* READING PASSAGE *
Today, I had a consulting assignment with a company focussing on Server Virtualization. The objective was to narrate the factors influencing a Make vs Buy (mVb) decision and their risk quotients for a Financial Analytics Solution.

Some of them are :

  1. What is the business requirement and is the requirement very unique?
  2. How urgent is the application?
  3. What is the technology Strategy of the Organization?
  4. Does the off-the-shelf product address most of the requirements and does it have flexibility to customize it?
  5. How does the present make-buy decision relate to the strategy?
  6. Are their right people and support systems to support the application, in case of a build?
  7. Does the financial tool address internationalization needs?
  8. Are their security measures in-built in the tool, because it hosts sensitive data?
  9. Can the Integration of the Packaged Solution into the process control system be done seamlessly?

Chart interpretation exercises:
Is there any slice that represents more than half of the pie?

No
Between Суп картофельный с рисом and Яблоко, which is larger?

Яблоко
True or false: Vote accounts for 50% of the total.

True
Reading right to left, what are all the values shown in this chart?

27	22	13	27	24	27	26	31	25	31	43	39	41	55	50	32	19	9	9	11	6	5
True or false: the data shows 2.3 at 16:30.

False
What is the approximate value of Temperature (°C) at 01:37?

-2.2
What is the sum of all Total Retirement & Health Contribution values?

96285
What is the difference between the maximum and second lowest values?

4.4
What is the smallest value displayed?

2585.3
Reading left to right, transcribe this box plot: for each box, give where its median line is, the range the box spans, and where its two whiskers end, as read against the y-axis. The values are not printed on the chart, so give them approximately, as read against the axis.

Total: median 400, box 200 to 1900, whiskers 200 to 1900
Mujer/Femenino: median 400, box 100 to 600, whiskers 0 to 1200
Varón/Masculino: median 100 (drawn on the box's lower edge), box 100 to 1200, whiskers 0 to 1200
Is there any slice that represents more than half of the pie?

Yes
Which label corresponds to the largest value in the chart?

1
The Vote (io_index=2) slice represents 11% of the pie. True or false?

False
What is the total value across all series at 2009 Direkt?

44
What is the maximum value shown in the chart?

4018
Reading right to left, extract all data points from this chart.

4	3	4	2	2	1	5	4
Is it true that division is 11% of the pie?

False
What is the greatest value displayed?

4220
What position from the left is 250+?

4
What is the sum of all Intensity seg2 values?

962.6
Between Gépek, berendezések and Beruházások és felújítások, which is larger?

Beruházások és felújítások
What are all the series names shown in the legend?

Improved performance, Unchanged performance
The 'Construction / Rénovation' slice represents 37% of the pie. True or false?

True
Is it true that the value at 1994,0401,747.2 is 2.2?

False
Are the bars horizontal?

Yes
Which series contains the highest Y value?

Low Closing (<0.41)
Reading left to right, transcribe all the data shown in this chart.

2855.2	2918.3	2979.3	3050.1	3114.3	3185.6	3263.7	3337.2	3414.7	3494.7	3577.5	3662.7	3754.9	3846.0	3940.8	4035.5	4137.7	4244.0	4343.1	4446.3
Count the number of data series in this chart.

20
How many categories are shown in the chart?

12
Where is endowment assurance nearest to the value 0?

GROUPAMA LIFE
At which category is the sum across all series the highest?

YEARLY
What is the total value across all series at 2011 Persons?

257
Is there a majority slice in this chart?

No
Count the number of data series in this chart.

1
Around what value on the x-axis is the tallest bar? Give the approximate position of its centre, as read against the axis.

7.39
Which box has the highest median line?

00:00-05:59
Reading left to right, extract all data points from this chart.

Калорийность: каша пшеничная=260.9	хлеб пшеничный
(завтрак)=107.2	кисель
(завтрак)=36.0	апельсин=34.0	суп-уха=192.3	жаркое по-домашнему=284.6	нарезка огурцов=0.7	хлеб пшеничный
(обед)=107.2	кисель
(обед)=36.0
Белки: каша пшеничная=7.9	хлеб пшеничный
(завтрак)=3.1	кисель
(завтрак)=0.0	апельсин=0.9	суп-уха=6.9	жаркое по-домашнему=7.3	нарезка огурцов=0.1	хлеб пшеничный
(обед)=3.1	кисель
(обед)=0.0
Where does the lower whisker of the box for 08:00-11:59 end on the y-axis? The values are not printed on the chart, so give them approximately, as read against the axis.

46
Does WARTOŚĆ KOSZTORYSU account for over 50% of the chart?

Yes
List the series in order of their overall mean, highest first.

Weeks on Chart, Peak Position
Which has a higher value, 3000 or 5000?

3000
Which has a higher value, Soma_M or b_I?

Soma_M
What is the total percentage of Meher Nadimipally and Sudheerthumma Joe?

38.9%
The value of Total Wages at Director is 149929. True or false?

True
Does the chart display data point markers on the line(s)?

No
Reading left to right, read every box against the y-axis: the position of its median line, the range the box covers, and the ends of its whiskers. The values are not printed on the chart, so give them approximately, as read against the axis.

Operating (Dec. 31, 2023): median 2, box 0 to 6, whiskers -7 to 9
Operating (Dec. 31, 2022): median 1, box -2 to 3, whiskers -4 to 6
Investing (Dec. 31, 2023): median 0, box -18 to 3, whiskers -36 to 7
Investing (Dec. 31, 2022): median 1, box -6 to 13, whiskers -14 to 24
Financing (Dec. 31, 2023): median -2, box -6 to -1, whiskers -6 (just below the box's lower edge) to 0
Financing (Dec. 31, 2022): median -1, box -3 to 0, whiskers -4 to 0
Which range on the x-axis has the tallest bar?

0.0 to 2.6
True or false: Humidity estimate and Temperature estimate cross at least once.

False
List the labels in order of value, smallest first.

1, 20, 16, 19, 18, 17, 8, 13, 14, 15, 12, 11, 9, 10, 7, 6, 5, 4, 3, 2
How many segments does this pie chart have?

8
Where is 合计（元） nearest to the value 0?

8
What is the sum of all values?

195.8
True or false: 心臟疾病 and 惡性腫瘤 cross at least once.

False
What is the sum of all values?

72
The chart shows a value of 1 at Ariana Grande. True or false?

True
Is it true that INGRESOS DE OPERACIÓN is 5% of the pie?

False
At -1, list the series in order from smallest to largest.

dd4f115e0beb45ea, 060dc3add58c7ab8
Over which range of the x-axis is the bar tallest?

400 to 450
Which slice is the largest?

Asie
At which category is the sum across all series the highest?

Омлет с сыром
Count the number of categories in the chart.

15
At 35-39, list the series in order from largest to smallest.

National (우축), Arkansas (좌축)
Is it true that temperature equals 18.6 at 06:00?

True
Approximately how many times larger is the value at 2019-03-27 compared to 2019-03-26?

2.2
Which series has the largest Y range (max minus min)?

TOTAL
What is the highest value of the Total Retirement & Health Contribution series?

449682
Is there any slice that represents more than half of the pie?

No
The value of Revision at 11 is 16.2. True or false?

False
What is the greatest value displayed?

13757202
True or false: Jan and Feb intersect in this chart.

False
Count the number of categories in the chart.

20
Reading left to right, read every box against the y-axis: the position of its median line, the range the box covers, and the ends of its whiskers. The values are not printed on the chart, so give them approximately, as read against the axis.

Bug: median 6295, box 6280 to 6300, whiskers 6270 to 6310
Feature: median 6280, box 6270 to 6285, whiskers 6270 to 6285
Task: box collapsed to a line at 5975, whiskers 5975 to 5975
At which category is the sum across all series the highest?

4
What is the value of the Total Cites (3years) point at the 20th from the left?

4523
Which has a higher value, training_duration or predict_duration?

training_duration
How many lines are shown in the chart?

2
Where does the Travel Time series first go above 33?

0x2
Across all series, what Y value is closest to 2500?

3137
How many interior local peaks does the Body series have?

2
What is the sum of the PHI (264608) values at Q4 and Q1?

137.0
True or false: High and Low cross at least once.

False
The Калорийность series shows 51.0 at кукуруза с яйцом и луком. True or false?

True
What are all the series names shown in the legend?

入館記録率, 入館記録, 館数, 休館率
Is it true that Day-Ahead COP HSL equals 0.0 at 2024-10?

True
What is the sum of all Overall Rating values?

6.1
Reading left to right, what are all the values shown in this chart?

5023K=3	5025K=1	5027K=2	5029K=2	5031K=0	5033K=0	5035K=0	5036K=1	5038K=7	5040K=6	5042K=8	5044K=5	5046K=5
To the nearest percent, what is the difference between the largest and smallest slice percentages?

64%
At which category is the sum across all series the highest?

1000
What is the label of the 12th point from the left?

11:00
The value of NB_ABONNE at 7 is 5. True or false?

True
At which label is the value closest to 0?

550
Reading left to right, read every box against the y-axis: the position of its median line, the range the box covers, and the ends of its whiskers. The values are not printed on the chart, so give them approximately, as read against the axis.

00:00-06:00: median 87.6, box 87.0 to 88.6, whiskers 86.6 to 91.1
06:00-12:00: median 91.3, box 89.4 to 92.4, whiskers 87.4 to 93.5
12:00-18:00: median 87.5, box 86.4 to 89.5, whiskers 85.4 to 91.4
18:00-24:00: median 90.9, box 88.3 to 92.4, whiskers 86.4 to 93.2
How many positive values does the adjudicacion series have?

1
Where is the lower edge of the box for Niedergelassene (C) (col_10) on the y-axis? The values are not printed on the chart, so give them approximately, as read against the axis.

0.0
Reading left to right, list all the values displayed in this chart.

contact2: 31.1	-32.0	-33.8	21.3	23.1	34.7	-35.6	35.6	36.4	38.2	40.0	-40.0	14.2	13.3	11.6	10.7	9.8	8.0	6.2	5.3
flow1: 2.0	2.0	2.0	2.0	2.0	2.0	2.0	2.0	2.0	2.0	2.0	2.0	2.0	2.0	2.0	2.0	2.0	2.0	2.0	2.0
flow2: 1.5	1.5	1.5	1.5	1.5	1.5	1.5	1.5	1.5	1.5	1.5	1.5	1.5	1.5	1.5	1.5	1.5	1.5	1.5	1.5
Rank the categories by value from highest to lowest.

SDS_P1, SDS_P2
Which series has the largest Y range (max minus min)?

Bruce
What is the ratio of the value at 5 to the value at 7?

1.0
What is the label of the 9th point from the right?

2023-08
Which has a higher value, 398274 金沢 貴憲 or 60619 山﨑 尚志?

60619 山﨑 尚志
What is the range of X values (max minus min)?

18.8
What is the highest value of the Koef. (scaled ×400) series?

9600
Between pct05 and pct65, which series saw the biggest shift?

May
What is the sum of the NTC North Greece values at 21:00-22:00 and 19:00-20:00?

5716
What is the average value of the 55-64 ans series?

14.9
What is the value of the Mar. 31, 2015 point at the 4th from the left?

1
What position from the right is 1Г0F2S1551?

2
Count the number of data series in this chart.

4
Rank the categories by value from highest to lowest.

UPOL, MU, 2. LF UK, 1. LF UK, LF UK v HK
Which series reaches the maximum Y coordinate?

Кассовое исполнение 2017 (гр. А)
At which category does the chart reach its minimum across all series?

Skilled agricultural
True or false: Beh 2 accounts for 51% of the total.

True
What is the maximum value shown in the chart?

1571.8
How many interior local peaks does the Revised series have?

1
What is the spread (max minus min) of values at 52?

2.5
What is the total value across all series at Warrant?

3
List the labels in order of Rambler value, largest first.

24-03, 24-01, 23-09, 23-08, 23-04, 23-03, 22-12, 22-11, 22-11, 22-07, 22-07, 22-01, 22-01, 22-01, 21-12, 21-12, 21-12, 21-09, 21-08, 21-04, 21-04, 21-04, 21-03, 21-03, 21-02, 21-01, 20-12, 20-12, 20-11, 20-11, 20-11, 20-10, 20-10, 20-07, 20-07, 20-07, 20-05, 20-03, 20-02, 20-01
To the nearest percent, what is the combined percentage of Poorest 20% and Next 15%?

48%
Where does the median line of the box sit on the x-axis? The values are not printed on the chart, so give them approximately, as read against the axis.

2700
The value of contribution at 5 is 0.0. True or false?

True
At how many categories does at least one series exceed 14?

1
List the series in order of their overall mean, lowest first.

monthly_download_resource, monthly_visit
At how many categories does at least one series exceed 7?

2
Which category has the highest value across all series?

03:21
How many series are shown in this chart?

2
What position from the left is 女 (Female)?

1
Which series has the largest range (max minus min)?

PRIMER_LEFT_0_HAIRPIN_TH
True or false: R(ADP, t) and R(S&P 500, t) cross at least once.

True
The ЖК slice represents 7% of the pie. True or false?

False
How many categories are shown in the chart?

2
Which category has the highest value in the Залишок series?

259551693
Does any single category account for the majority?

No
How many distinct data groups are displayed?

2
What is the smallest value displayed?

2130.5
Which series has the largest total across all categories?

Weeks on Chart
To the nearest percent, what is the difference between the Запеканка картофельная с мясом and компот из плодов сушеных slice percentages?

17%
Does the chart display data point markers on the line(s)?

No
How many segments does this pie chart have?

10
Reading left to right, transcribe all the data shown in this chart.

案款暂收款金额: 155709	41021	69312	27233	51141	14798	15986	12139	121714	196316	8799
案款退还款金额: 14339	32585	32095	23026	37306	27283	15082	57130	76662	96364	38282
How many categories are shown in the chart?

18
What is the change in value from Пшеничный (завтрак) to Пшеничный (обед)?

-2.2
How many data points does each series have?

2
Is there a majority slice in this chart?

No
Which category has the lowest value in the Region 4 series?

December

* EXERCISE SET *
a: Answer these questions about the make-vs-buy passage above the data:
(i) What was the company's focus?
(ii) What kind of solution was the make-vs-buy decision for?
(iii) What reason does the passage give for asking whether the tool has built-in security measures?
b: Please return everything in the make-vs-buy passage from "1. What is the" down to "address internationalization needs?".
c: Continue the make-vs-buy passage, picking up after its final line.

* ANSWERS FOR THE EXERCISE *
a:
(i) Server Virtualization.
(ii) A Financial Analytics Solution.
(iii) The tool hosts sensitive data.

b:
1. What is the business requirement and is the requirement very unique?
  2. How urgent is the application?
  3. What is the technology Strategy of the Organization?
  4. Does the off-the-shelf product address most of the requirements and does it have flexibility to customize it?
  5. How does the present make-buy decision relate to the strategy?
  6. Are their right people and support systems to support the application, in case of a build?
  7. Does the financial tool address internationalization needs?

c:
  10. What is the underlying technology? In this case, what is the ERP system? It would make sense to buy the analytical solution from the same vendor of the ERP system, if it addresses your requirements
  11. Will the TCO be reduced because of the Buy approach?
  12. Are their right people and support systems to support the application, in case of a build?
  13. Does it reduce cost?

After these questions were answered, the following matrices were prepared which summed up the decision.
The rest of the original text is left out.